El domingo cumpliré cuarenta años e indefectiblemente me sentiré mal. Me
encantaría ser especial y que me importase una mierda pero al final soy
como todo el mundo -humano- y resulta que no me quiero morir. Tendré mi
pataleta, para eso me la he ganado manteniéndome vivo todos estos años a
pesar de los buses en la India, la ola que me estrelló contra los
acantilados, el tarado que casi me mata en Nepal, aquel mal salto en la
piscina, el coche sin conductor que por poco me aplasta o mis
inumerables intentos de romperme la crisma en la sierra: todo ha ido
bien. Lo mejor y lo peor es que es irrelevante porque sólo cuenta el
presente, así que la vida -en este instante- es sudor, dolor de pies,
sonido de ventiladores, gafas sucias, una pizca de sed y sueño y, en un
abrir y cerrar de ojos será pasta de dientes, colchón del ikea y esa
semioscuridad que sólo tienen las noches de Nueva York.
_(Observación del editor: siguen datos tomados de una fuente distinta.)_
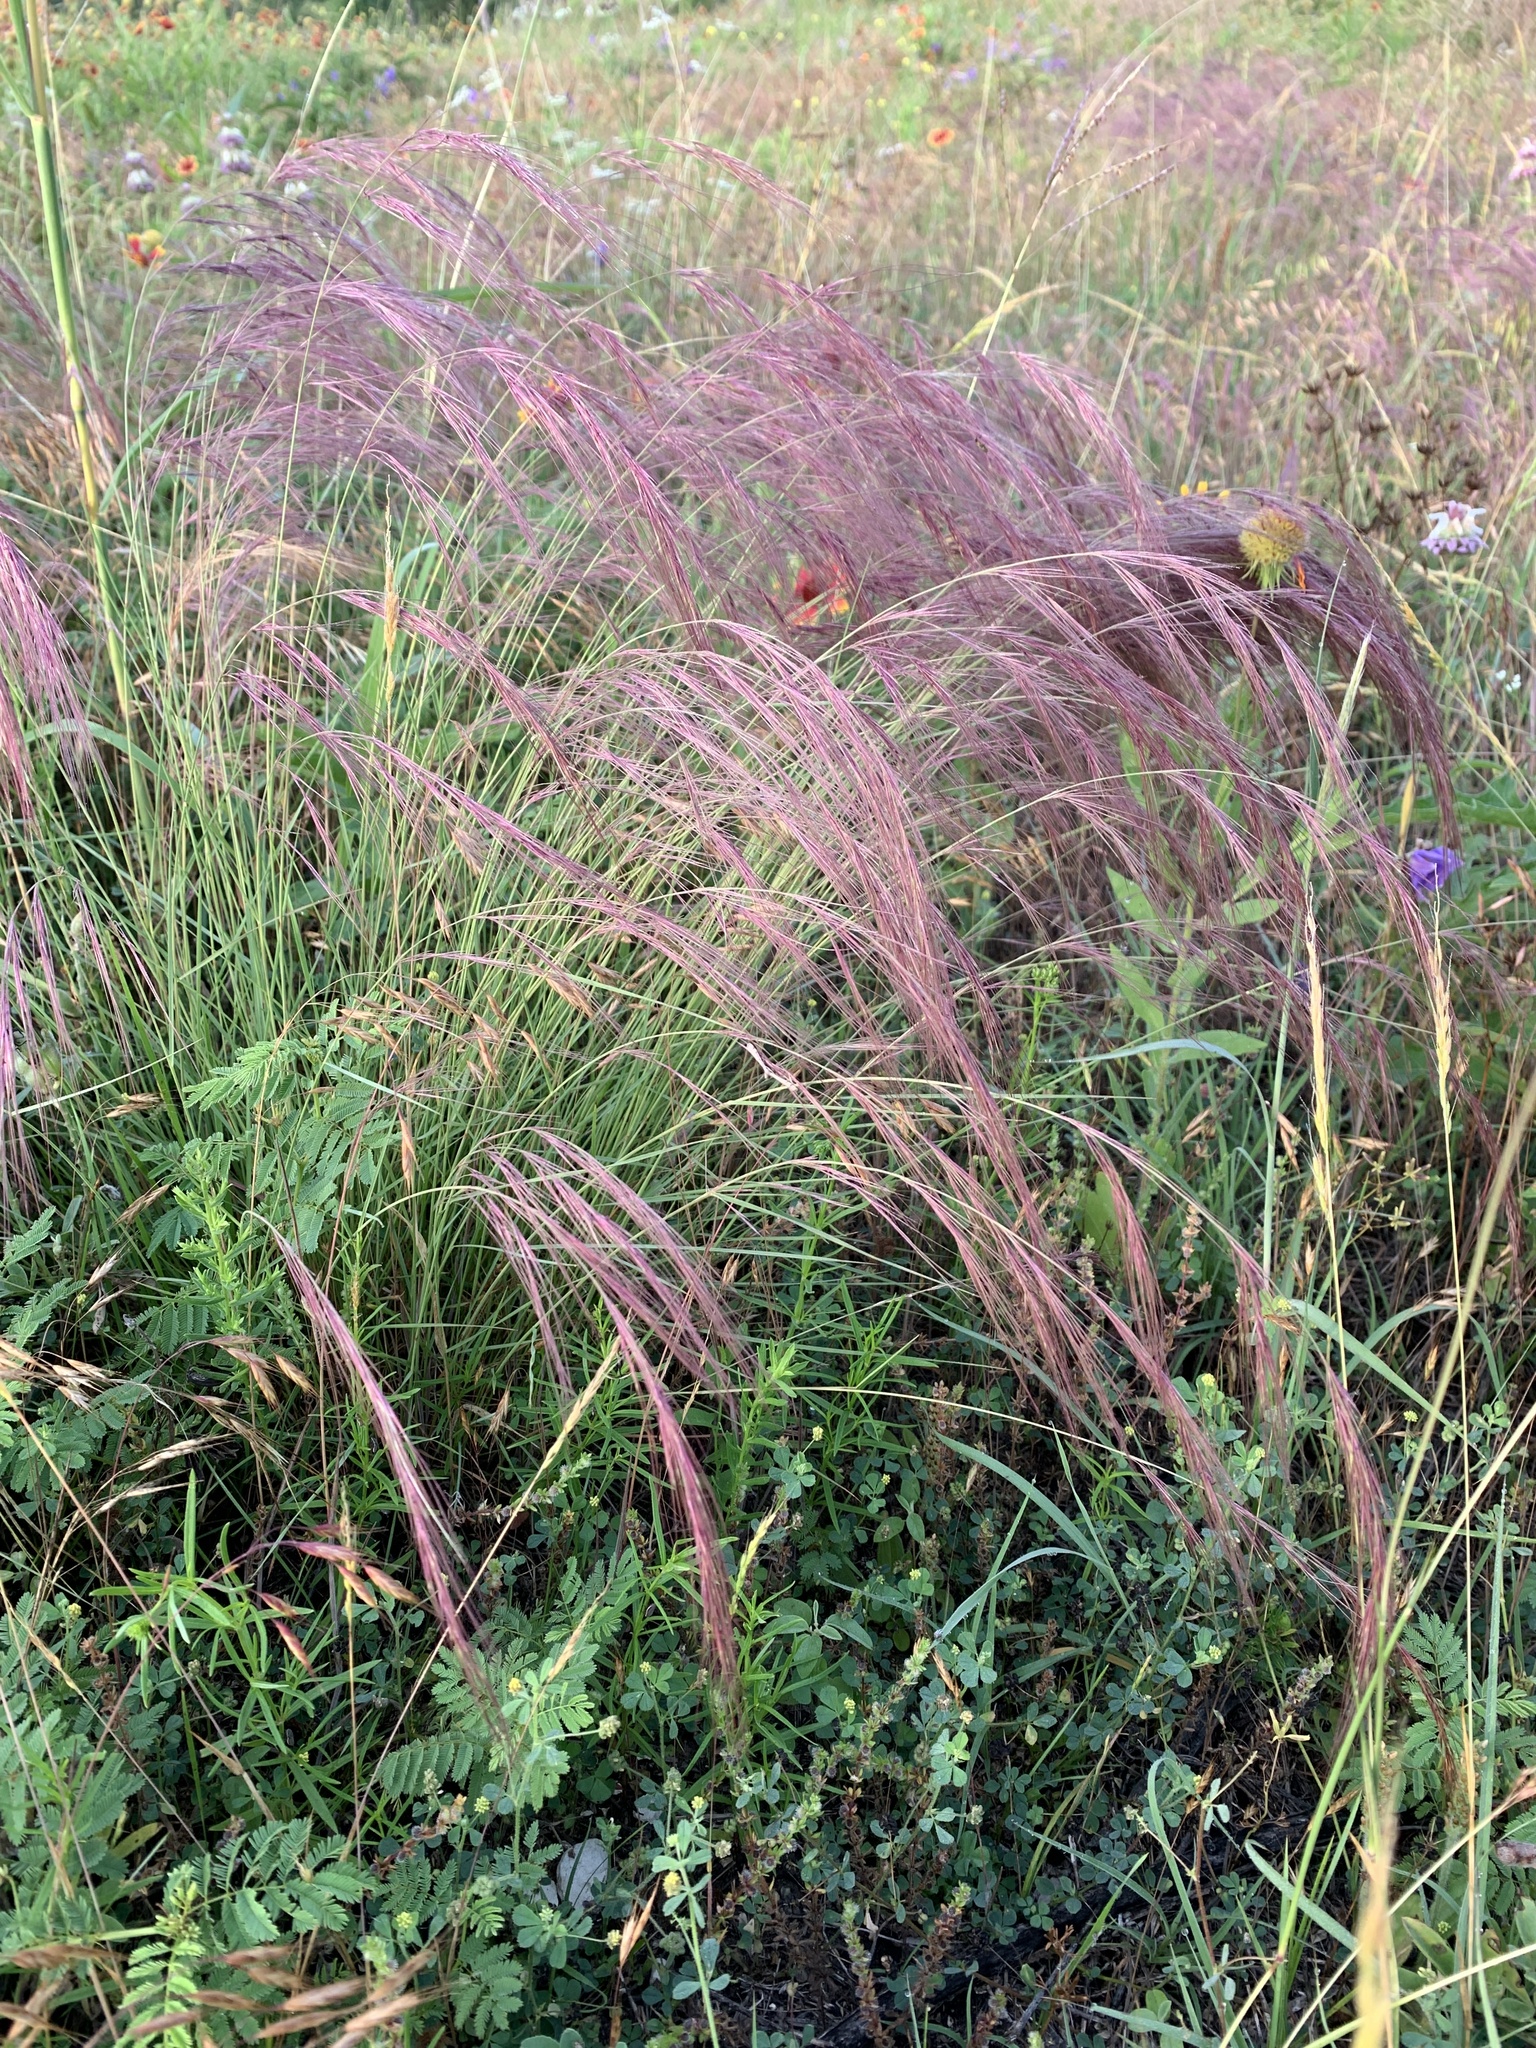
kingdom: Plantae
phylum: Tracheophyta
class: Liliopsida
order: Poales
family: Poaceae
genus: Aristida
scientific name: Aristida purpurea
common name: Purple threeawn
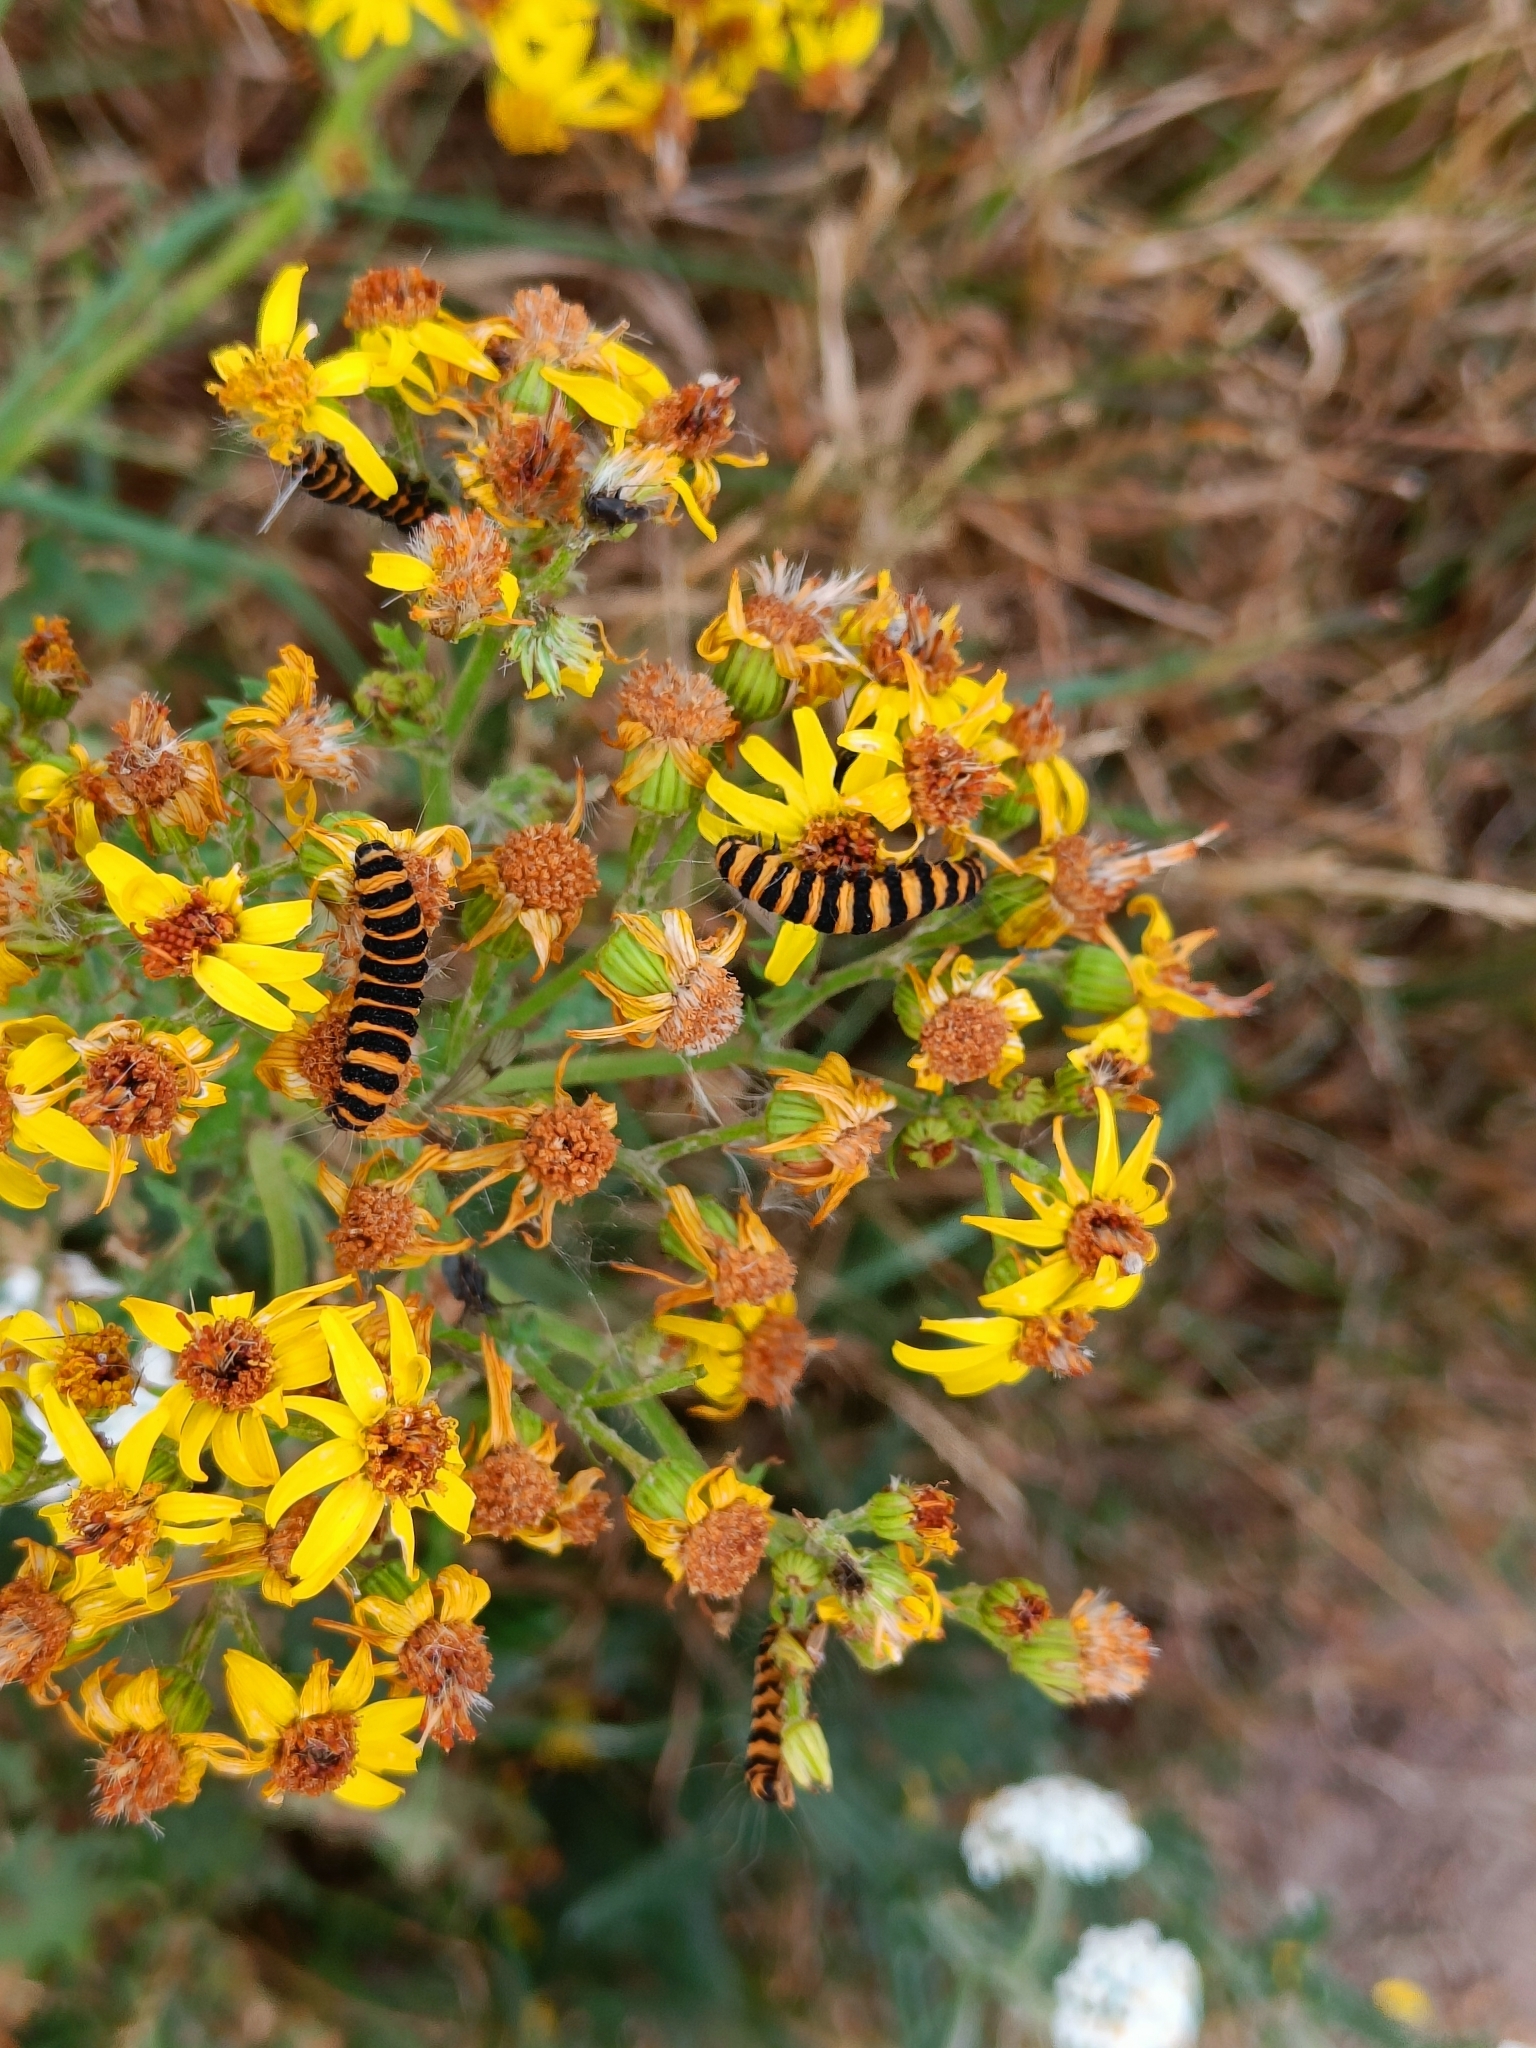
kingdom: Animalia
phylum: Arthropoda
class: Insecta
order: Lepidoptera
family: Erebidae
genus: Tyria
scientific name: Tyria jacobaeae
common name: Cinnabar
Me dormiré y el
laberinto de fachadas, escaleras, asfalto, ladrillo, cristales, acero,
más calles coches camas colchones luces bombillas cables viento hojas
una bandera antenas nube nube nube viento y luego el vacío y las
estrellas y no importa lo lejos que viajes no habrá escapatoria y
cumplirás esos cuarenta, quien sabe si la mitad del juego.